Когда Нестеров, оставив Суслова и Дашу с Лукомцевым, вернулся в столовую, Варя стояла у печки, все так же кутаясь в свой платок. Увидев Сергея, она вдруг кинулась к нему, не обращая внимания на Палехова, который отвернулся к окну.
— Я не пущу тебя! Ты видел? Он вернулся почти мертвый! А ты подумай о себе! Ведь ты на лестницу не можешь без одышки подняться! И разве я не понимаю, что значат эти твои шрамы, это ранение в голову? А если ты там заболеешь? Как ты пойдешь?
— А главное — зачем? — угрюмо отозвался Палехов. — За этими булыжниками?
— Во-первых, я пойду не один, — тихо сказал Нестеров. — Одиночка действительно может погибнуть в парме. Но со мной будет целый коллектив, а коллектив никогда не погибает. А во-вторых, мы идем за алмазами. И этот циркон, — он кивнул на стол, на котором так и осталась сиять в электрическом свете кучка прозрачных, похожих на алмазы, но сильно обкатанных камешков, — этот циркон — спутник алмаза. А тебе известно, что «ал-мас» означает по-арабски «твердейший» и, по древнему поверью, дается только твердому человеку…
Она молчала, глядя на него испуганными и в то же время влюбленными глазами. Кашлянул Тимох, все так же сидевший на полу, прислонясь к стене. Черные гладкие волосы касались стены, в зубах он держал трубку на длинном мундштуке, и если бы не дымок из трубки, его можно было бы принять за каменную фигурку. Его как бы и не было. Палехов вышел, хлопнув дверью. Казалось, ничто больше не стояло между Нестеровым и Варей. Сергей смотрел на нее, ожидая какого-нибудь знака, что все мешавшее им понять друг друга прошло. Но она вздохнула, сделала легкое движение, высвобождая стиснутую им руку, и он невольно отпустил ее. Как видно, ничего не изменилось, она по-прежнему не хотела соглашаться с ним.
Варя ходила по своей комнате, теребя пальцы рук так, что они похрустывали, и повторяла одно и то же:
— Твердый человек! Твердый человек!..
Палехов сидел у стола, положив ногу на ногу, и сосредоточенно курил, не обращая внимания на ее волнение. Когда Нестеров начал объясняться с Варей, Палехов поднялся в комнату Меньшиковой. Судя по тому, что ему пришлось недолго ждать, объяснение не состоялось.
— Где же этот твердый человек? — спросил Палехов.
— Спорит с Федоровной о тактических причинах отступления к Сталинграду, — зло ответила Варя.
— Может быть, пригласить его сюда и поговорить еще раз? — предложил Палехов.
— Ах, что это даст! — с отчаянием и со слезами в голосе ответила Меньшикова и опустилась на край кровати, бросив руки на подушку.
Палехову показалось, что она сейчас уронит голову на руки и зарыдает. Он неодобрительно сказал:
— Ну, истерики совсем ни к чему. Мы — взрослые люди и должны рассуждать, а не плакать.
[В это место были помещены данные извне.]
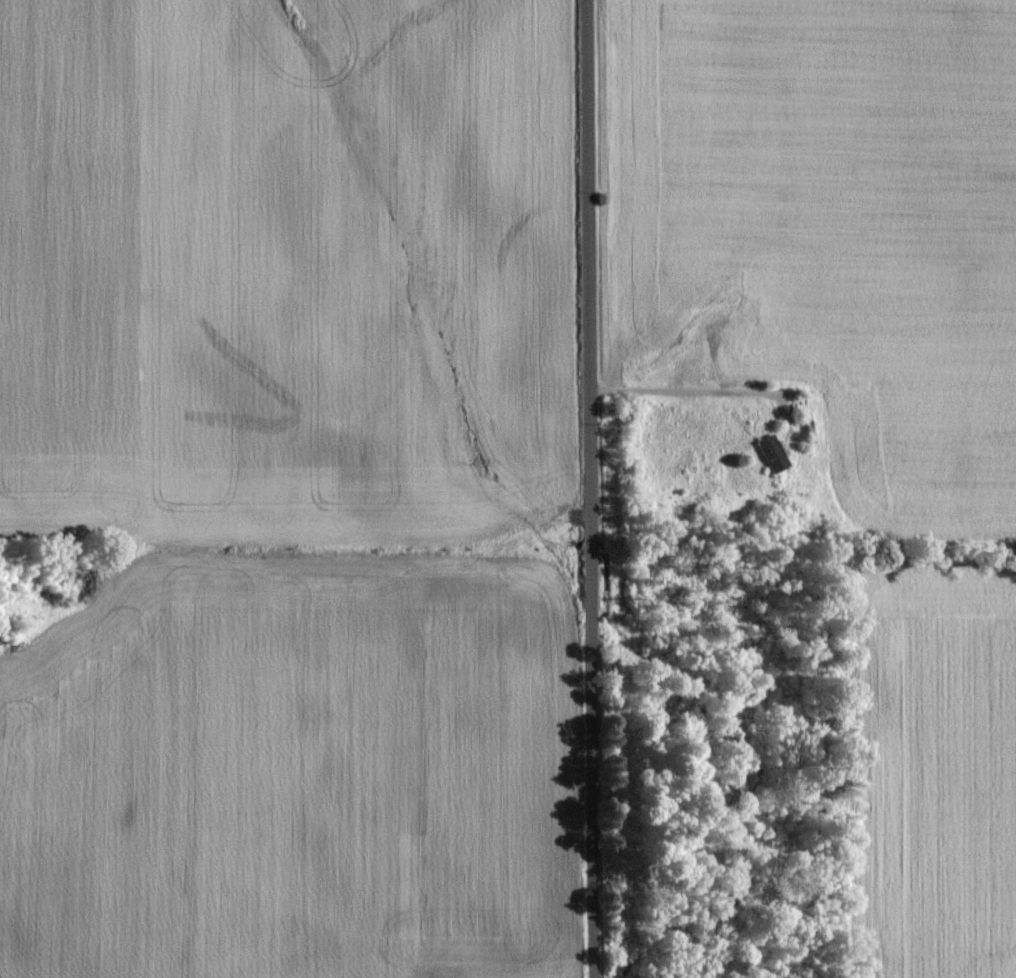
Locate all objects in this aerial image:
road: (700, 394)
building: (772, 453)
road: (594, 489)

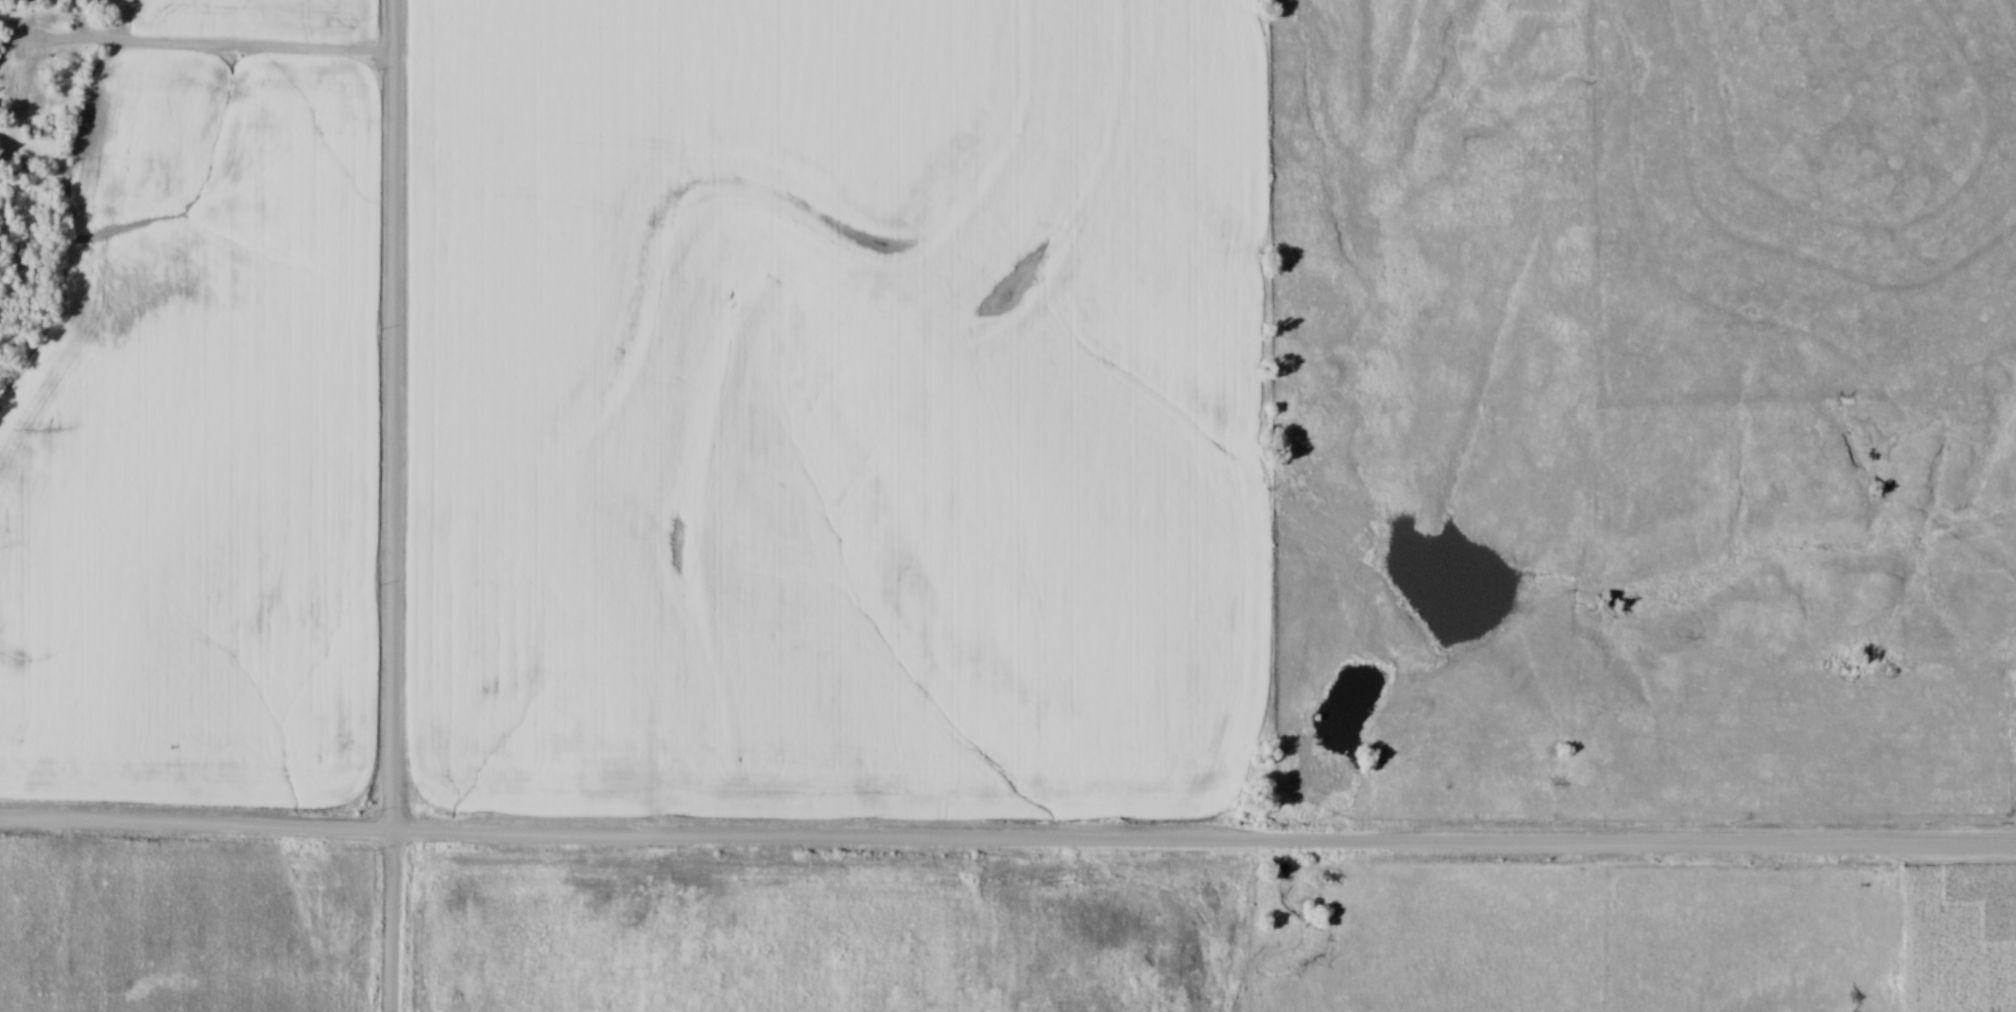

Но упрямство Нестерова разрушало все самые замечательные планы дальнейшей работы, придуманные им и Меньшиковой, и Борис Львович сам был не так уж далек от истерического припадка. Ему хотелось схватить какую-нибудь хрупкую вещь — вазу, стакан, графин — и швырнуть ее так, чтобы все кругом загремело. Он знал за собой эти припадки истерического гнева и боялся их проявления, поэтому так неприязненно и смотрел сейчас на Меньшикову.